* Supplied passage
▬▬▬▬▬▬▬▬▬▬
In this series:

In Part 1 of this series, I explained how correlated Rayleigh random variables are generated. In Part 2, I presented a simple and efficient implementation architecture of a Gaussian random variable generator for the realization of a baseband correlated Rayleigh generator.

Rayleigh random variable generator architecture

Figure 1 illustrates the architecture of a correlated Rayleigh random variable generator. Inverse fast Fourier transform (IFFT) logic and filter coefficient memory are re-configurable by the user from the host, including IFFT transform length and normalized Doppler filter coefficients.

Figure 1: Architecture of a Rayleigh random variable generator

Figure 1: Architecture of a Rayleigh random variable generator

Figure 2: Discrete approximation of the Doppler spectrum

Figure 2: Discrete approximation of the Doppler spectrum

Figure 2 plots a discrete approximation of the Doppler spectrum

[1] with the normalized Doppler shift equal to 0.05. In this figure, the coefficients were quantized into fixed-point representations. One can easily see that the zero-valued coefficients are located out-of-band of the Doppler spectrum and none-zero values are symmetrically located in-band of the spectrum. As a result, only the none-zero values of one-sided Doppler spectrum are required to be stored in the filter coefficient memory. Only a small amount of additional logic is required to fetch the correct coefficient for the filtering process.
▬▬▬▬▬▬▬▬▬▬
* Stored entries

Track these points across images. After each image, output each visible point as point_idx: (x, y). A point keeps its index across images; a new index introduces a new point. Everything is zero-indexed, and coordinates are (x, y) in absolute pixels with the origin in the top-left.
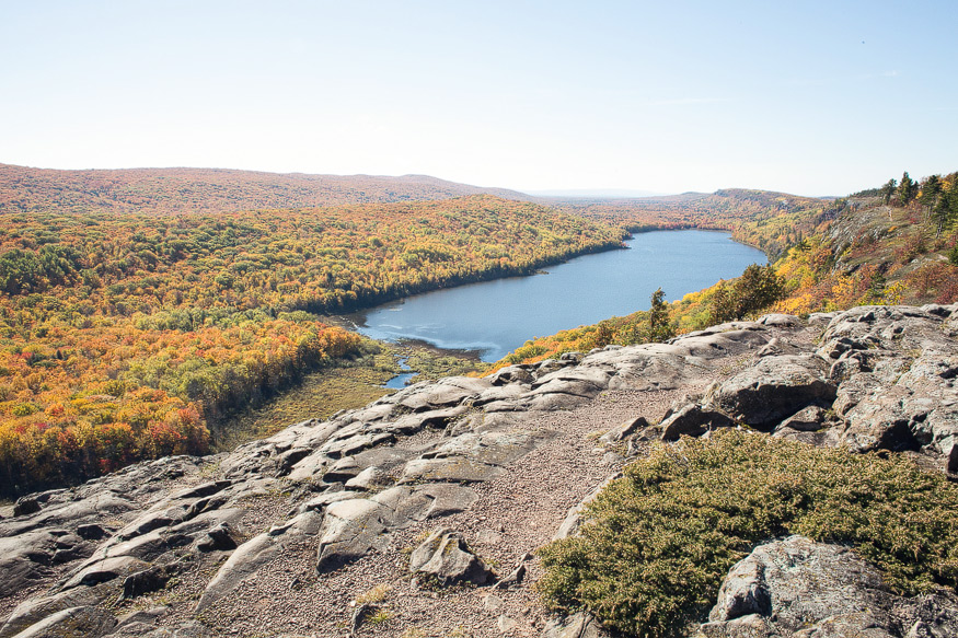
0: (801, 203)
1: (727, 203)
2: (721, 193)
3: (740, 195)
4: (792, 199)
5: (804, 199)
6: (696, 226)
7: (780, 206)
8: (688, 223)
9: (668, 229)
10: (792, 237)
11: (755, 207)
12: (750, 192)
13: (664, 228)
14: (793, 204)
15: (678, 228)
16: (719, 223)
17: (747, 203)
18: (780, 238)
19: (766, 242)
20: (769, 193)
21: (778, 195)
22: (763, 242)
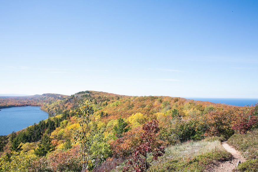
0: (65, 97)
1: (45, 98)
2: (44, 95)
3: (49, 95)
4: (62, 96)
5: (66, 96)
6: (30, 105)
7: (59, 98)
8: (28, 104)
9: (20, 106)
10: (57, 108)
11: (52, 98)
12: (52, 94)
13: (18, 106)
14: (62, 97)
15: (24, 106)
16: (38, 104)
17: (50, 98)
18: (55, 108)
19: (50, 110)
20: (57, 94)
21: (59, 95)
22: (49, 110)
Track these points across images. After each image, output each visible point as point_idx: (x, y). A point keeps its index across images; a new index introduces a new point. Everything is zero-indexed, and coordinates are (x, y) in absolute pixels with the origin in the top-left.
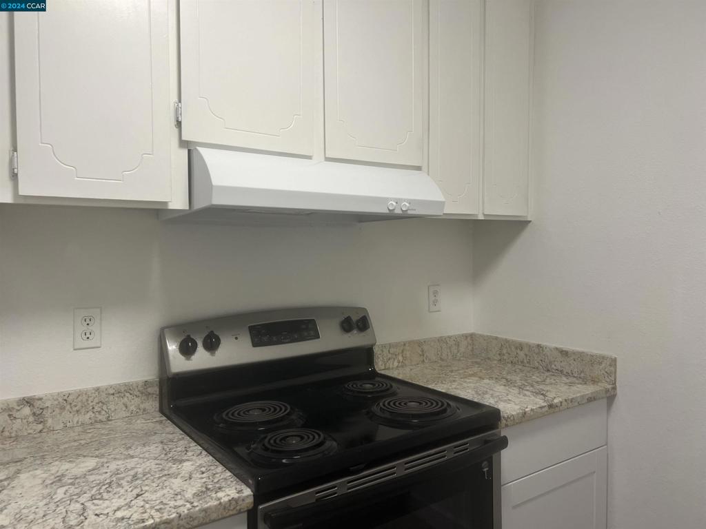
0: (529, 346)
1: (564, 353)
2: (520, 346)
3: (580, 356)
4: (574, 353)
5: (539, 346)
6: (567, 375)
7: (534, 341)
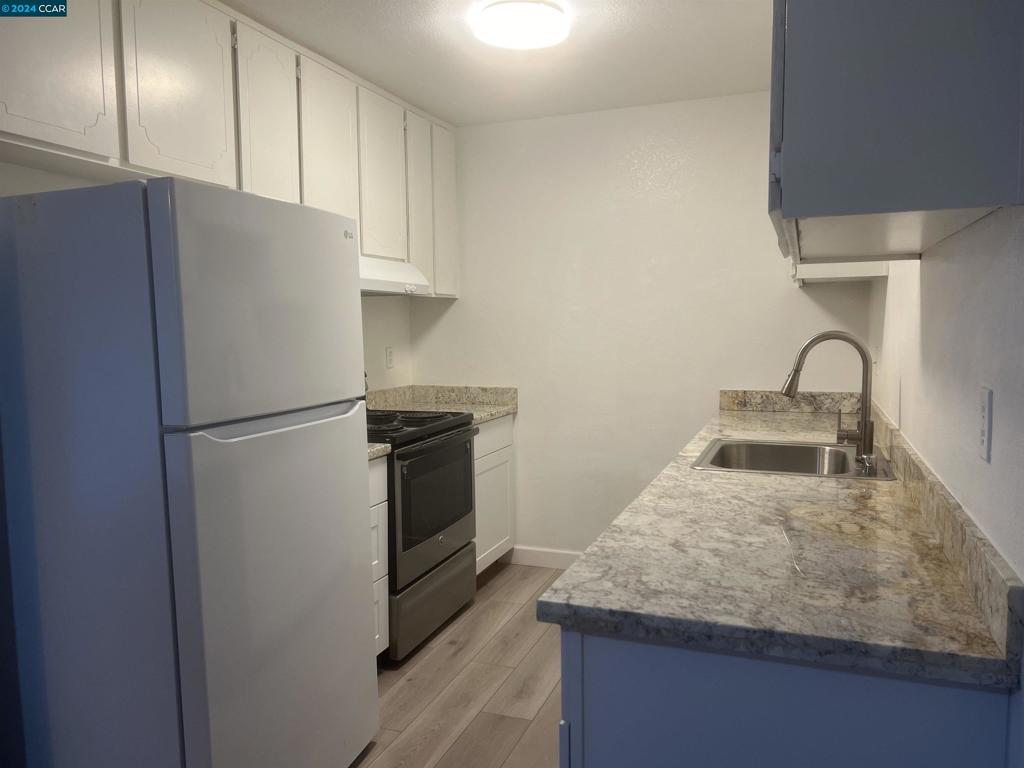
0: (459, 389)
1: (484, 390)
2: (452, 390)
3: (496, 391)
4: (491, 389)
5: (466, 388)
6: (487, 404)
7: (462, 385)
▬▬▬▬▬▬▬▬▬▬
* Task
Recast the paragraph of the Rayleigh generator passage that begins "Figure 1 illustrates the architecture" as a brief list that keeps its main facts.

* Result for this task
- Figure 1 shows the architecture of a correlated Rayleigh random variable generator.
- The user can reconfigure the inverse fast Fourier transform (IFFT) logic and the filter coefficient memory from the host.
- The reconfigurable settings include the IFFT transform length and the normalized Doppler filter coefficients.